__ABOUT THIS EXERCISE__: Explain why Eduardo Diaz says restaurant owners want money coming in, based on the passage below about businesses awaiting alert level 3. Answer in one to three sentences.

__PASSAGE__:
=== Begin Enclosure ===

El Mexicano Zapata Express owner Eduardo Diaz said he was champing at the bit to get back to work.
"I was 100 per cent sure we were going to go to level 3. I really want to work. I love working."
Diaz said he hadn't spoken to other restaurant owners but believed they'd be in the same boat.
"Owners want money coming in," Diaz said.
"We have really high rents. A restaurant has about 40 things you constantly keep paying no matter if you're open or not. I want to pay the bills with the money I earn, not what's saved in the bank."
New Zealand Supreme Natural Foods marketing officer Eric Geng said they were more familiar with the alert levels this year but business had come to a stop during lockdown.
"We can't do anything. Even though we have some orders from online customers since we are not a pharmaceutical company or supermarket we cannot ship any product."
Geng said level 3 would allow for more of the company's general procedures to resume.

=== End Enclosure ===

[Stored data entries]
=== Begin Enclosure ===

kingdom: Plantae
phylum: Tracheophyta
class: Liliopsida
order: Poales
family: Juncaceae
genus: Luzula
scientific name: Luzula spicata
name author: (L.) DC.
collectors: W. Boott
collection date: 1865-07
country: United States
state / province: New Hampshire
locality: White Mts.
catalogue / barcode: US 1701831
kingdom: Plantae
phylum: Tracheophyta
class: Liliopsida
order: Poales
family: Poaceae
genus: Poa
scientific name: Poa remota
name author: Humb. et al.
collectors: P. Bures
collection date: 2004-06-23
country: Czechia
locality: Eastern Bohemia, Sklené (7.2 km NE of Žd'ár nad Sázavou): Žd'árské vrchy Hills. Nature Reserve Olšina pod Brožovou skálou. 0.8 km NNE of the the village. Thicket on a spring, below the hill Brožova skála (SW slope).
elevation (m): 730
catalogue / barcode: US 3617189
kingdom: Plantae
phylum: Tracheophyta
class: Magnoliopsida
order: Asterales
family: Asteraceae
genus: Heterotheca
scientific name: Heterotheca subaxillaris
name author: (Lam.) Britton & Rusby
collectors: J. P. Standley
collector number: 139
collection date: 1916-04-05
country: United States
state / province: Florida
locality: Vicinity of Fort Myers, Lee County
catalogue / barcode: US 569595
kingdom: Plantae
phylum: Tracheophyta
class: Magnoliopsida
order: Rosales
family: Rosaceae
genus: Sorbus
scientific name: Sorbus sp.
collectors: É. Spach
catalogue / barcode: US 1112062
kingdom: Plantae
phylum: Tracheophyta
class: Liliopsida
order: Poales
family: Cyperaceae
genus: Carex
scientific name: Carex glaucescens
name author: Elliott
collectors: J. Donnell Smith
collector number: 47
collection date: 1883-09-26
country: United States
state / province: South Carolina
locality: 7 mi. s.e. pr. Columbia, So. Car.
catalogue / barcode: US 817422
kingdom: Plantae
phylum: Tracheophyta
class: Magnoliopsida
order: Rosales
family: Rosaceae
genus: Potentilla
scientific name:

=== End Enclosure ===

__RESULT OF THE EXERCISE__: Diaz says restaurants face really high rents and about 40 costs that must be paid constantly whether they are open or not. He wants to pay those bills with the money he earns rather than with what is saved in the bank.